::: Selected extract

Climate change report ‘wake-up call’ for all governments – Sinn Féin

TD says more needs to be done to facilitate those in remote areas to travel without cars

A major new report on climate change provides a “very stark and real wake-up call” for governments around the world, Sinn Féin has said.

The report by leading climate scientists published on Monday provides evidence that unless there are large-scale reductions in greenhouse gas emissions, “limiting warming to close to 1.5 degrees or even 2 degrees will be beyond reach”.

“It provides a very stark and real wake-up call for governments across the world. There is a need to respond in kind with the types of policy that address it,” Sinn Féin TD Darren O’Rourke said.

“Fundamental to the effort around climate change needs to be bringing people with us. It is clear in our mind that measures that are punitive, carbon taxes, increases in fuel and electricity prices, will not do and will not suffice.”


He said more needs to be done to facilitate people in remote areas to travel without cars.

“In the area of transport, we have been critical of this Government in terms of their investment in public transport, their need to expand particularly in rural areas to provide people with real alternatives when it comes to making decisions that are climate relevant. The opportunities aren’t there yet.”

::::::
::: Provided information

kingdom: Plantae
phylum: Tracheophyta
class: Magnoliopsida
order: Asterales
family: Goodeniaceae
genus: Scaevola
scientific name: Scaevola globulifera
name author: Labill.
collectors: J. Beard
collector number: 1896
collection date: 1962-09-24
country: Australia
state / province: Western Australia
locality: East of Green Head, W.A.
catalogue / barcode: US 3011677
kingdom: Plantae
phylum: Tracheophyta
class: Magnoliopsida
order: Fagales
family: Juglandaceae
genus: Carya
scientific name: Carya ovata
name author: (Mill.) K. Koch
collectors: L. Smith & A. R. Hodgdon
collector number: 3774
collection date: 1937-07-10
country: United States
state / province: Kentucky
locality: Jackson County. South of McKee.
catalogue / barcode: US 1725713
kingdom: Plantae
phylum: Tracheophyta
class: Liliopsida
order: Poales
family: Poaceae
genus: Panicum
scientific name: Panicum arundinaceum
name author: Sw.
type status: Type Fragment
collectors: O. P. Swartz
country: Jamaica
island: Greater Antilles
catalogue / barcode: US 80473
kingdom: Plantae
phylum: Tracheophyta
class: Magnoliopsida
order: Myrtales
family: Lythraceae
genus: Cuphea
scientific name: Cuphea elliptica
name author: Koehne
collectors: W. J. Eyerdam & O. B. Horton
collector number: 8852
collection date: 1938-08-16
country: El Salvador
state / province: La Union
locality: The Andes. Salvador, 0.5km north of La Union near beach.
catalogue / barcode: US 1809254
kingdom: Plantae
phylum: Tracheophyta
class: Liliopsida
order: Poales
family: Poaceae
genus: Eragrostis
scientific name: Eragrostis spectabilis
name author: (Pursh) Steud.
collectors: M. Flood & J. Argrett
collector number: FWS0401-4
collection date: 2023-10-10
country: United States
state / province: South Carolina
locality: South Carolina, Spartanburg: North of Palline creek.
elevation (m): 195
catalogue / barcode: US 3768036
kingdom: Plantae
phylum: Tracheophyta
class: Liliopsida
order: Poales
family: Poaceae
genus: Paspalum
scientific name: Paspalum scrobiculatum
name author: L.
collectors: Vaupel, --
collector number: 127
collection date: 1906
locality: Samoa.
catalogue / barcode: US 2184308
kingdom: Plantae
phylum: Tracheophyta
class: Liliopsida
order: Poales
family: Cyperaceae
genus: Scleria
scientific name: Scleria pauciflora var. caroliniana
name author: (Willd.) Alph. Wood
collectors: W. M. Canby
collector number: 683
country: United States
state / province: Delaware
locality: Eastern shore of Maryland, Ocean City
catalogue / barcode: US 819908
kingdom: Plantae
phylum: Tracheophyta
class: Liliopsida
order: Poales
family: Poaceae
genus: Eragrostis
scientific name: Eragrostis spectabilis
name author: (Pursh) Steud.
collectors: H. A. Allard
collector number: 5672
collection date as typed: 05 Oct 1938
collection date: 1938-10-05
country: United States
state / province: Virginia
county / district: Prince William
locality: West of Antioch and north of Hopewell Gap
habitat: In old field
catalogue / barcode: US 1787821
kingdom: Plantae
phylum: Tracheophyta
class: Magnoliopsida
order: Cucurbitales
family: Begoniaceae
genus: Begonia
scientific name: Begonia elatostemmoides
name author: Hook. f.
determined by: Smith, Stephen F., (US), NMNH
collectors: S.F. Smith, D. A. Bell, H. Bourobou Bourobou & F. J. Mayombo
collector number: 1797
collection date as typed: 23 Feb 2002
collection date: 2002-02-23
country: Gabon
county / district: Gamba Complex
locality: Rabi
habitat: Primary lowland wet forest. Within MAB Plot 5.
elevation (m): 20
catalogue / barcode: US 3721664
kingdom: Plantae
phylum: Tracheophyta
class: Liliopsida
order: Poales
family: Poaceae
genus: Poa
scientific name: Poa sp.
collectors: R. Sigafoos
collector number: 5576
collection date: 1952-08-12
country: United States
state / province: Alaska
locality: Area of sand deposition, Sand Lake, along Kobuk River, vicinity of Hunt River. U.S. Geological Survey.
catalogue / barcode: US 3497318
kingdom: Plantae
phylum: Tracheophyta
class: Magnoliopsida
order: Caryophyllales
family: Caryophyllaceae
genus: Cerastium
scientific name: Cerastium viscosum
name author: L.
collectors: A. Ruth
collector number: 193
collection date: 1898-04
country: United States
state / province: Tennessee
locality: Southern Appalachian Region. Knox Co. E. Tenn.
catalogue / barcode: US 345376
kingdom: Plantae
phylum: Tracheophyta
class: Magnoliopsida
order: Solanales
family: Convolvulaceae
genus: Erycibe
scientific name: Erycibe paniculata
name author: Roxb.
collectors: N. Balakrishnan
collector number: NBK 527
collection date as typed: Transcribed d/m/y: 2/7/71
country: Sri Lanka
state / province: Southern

::::::

* _Problems to work on_:
(1) Update the article on the climate report by reproducing everything from "TD says more" down to "Darren O’Rourke said.", with "wake-up call" replaced by "warning".
(2) Extract from the plant catalog rows everything from the line containing "name author: Sw." down to the line containing "genus: Cuphea", both included, and repeat those lines unchanged.

* _Answers for the tasks_:
(1)
TD says more needs to be done to facilitate those in remote areas to travel without cars

A major new report on climate change provides a “very stark and real warning” for governments around the world, Sinn Féin has said.

The report by leading climate scientists published on Monday provides evidence that unless there are large-scale reductions in greenhouse gas emissions, “limiting warming to close to 1.5 degrees or even 2 degrees will be beyond reach”.

“It provides a very stark and real warning for governments across the world. There is a need to respond in kind with the types of policy that address it,” Sinn Féin TD Darren O’Rourke said.

(2)
name author: Sw.
type status: Type Fragment
collectors: O. P. Swartz
country: Jamaica
island: Greater Antilles
catalogue / barcode: US 80473
kingdom: Plantae
phylum: Tracheophyta
class: Magnoliopsida
order: Myrtales
family: Lythraceae
genus: Cuphea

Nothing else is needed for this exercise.